Everyone, young or old, will experience various things throughout life. You are born, you learn, you play and hopefully grow up as a valuable adult for society, your friends and family. This path is not always a straight line, it is often with detours before getting to “a” destination. And those detours? They can be fun, like taking a few years off to travel, do some volunteering or perhaps be a stay at home parent. Some detours you stumble upon are often not voluntary. Things can happen that change your course, like an accident, sudden sickness, an early death from someone close to you or some other traumatic event. This will not only cause a detour in your life, but it can make you stop with something entirely and ponder why it is even worth living. In these dark moments we can seek help and comfort in others… or… you can reach out to a professional.
Seeking professional help is often seen as a big step to take. Not only do people – who need help – see it as a sign of weakness, in some cultures seeking professional help for your mental wellbeing is considered frowned upon. Also not everyone wants or is capable of thinking, let alone talking, about their traumas.

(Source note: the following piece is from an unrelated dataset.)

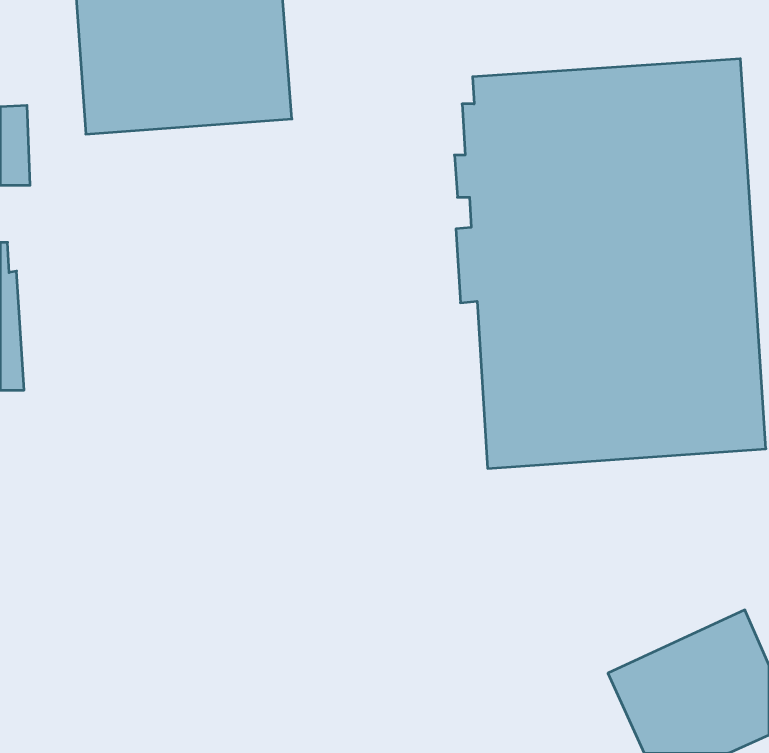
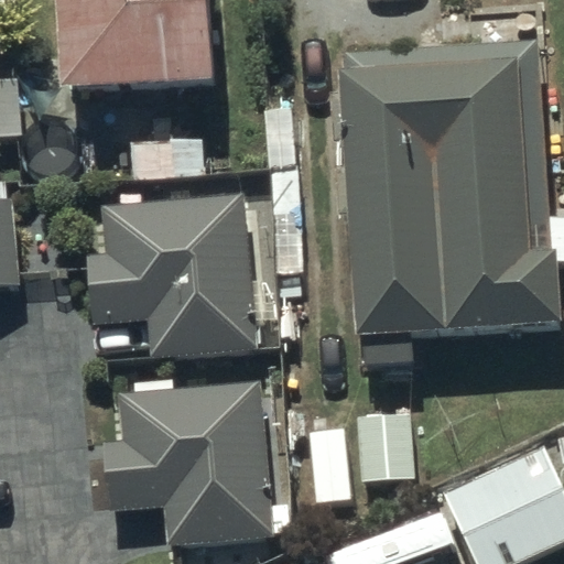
building: none -> [87,196,254,356]
building: none -> [102,372,291,544]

I consider myself as one of those people. It has not been until recently that now decades later, my own traumas are resurfacing. It almost came to a point I considered ending it. If there is any sign that you are not doing well, this is that sign. With a gentle push of my spouse, I sought out help and am currently under the guidance of a therapist. It took over a year to mention my traumas, to give it a name and express how it made me feel. However I was not able to talk about it after that one session, recollecting was just too much. Knowing that I love to read, she gave me the assignment to read The Gift by Dr. Edith Eva Eger.
When I was young, my coping mechanism was: “it could have always been worse”. This was sufficient to bury my own traumas for years, but it was not anymore. In the book Dr. Eger mentions this coping mechanism and apparently it is used by a lot of people. She mentions that it is a bad coping mechanism, because it does not leave you any room to process your own traumas. Everyone experiences events differently. In the book she continues with various other examples, using stories from patients she has treated herself. From survivors of war, victims of attempted murder and rape. Again reminding you – the reader – that yes, it could always have been worse, but it does not take away that what you (read: they) have experienced, is no simple matter one should downplay.
With every chapter, story and anecdote, she explains what happens to you the moment these traumatic events occur. She also gives simple yet powerful tips on how to put these events in perspective and how to process them better. One of the stories hit home for me. Even though it was nowhere as extreme as what her patient has experienced, I could feel the pain, the panic, the resentment and the will to not carry on anymore. But… she also explains how this was a freak occurrence, that the patient dealt with it to the best of her ability in that particular situation. Dr. Eger picked apart the entire scene, step by step, not saying what she could have done differently or better, but where the emotions come from, which resulted in the trauma remaining fresh and painful even after years have passed. She then showed how you could manipulate that memory, also step by step, so that the feeling this traumatic event triggers no longer hurts that much and will consume less of your (mental) energy. I have re-read that specific chapter dozens of times, using the same tips and applying them to myself. After a couple of days, repeating the process, I began to feel lighter. I slept a bit better and felt more energetic.
Now let me make one thing clear, this book is by no means a replacement for proper therapy. For me however it opened some doors, took away some of the edges and helped me in the conversations I now have during my sessions. If you are someone stuck in a similar situation, not knowing how to express yourself or how to take back some of your freedom, this book might be the perfect gift for you.